=== Problem to solve ===
Transcribe verbatim the part of the Clare's Law article below, starting with "Not everyone with" and going on through "Greater Manchester area.".

=== Quoted passage ===
::::::

Will Clare's Law really help reduce domestic violence?

Not everyone with prior domestic violence convictions goes on to reoffend.

In 2009, Clare Wood, from Salford, Greater Manchester, was strangled to death and her body set alight by her former boyfriend, George Appleton. His body was found hanged 6 days later in an abandoned pub in the Greater Manchester area.

This was a particularly high-profile crime, and received much attention in the national press. The murder was the culmination of a series of incidents of domestic violence in the couple’s relationship, many of which were reported to the local Police Force, but no action was taken. An IPCC report found Greater Manchester Police to be guilty of “systematic failures” in relation to the case.

An inquest delivered a verdict of unlawful killing. Upon hearing this verdict, Wood's father, Michael Brown, seemed to suggest that domestic violence was particularly commonplace in the UK. This sentiment was echoed by former Home Office minister, Lynne Featherstone, who stated that we need to:

“deal with domestic violence which is unacceptable and epidemic in this country”

However, according to the British Crime Survey of 2011, incidents of “intimate partner violence” have fallen by around 50 per cent over the past 20 years. This only goes to show how mainstream media reporting can significantly skew official statistics and, with it, public understanding of particularly emotive topics.

A campaign, designed to allow people entering into new relationships to access information about potential partners’ propensity for domestic violence, was founded shortly after the inquest into Clare Wood's death. This was backed by Clare’s father, her local MP, Hazel Blears, and eventually by Home Secretary, Theresa May, who stated that:

“The Government is committed to ensuring that the police and other agencies have the tools necessary to tackle domestic violence to bring offenders to justice and ensure victims have the support they need to rebuild their lives”

::::::

=== Material shown ===

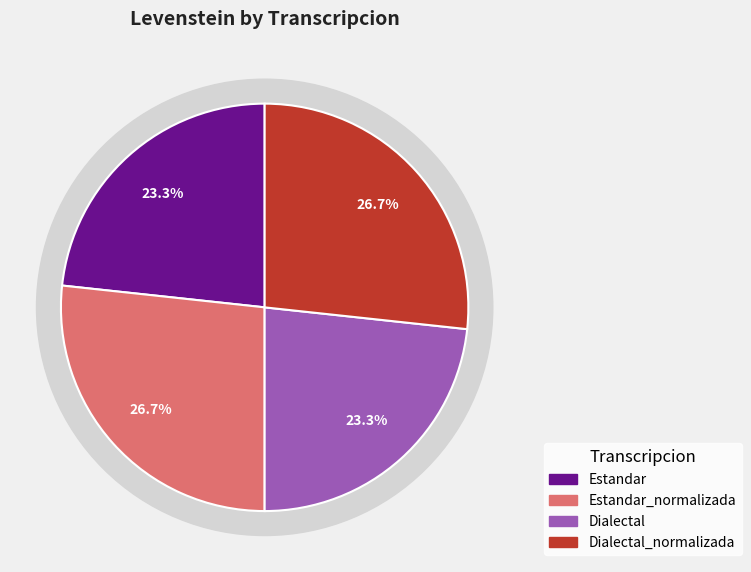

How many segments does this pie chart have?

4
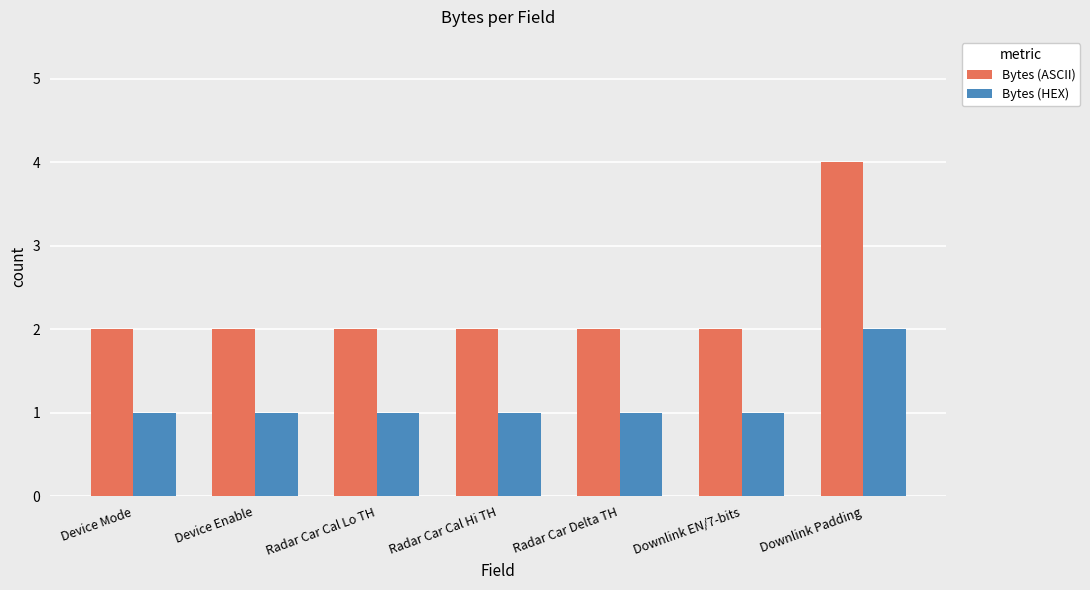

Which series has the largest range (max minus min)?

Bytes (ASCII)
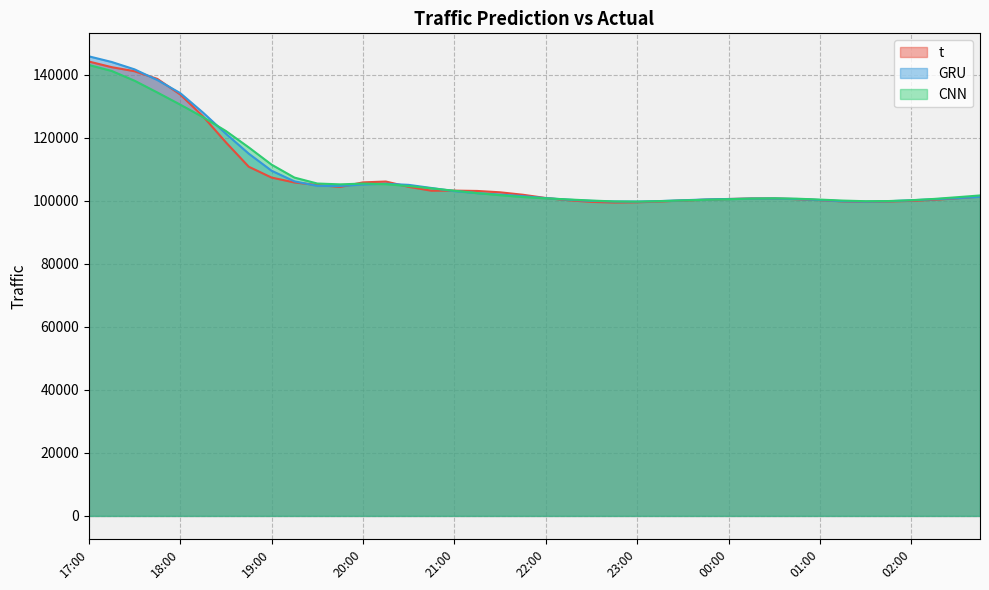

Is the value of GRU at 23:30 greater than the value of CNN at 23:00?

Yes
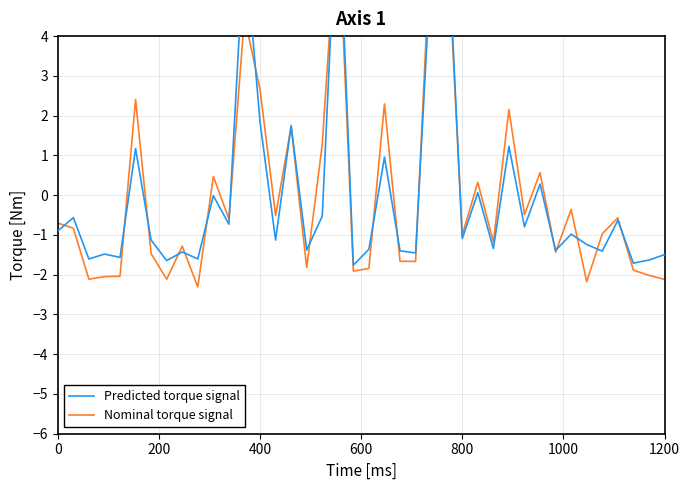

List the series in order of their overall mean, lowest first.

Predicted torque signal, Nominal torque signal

::::::

=== Answer to the problem ===
Not everyone with prior domestic violence convictions goes on to reoffend.

In 2009, Clare Wood, from Salford, Greater Manchester, was strangled to death and her body set alight by her former boyfriend, George Appleton. His body was found hanged 6 days later in an abandoned pub in the Greater Manchester area.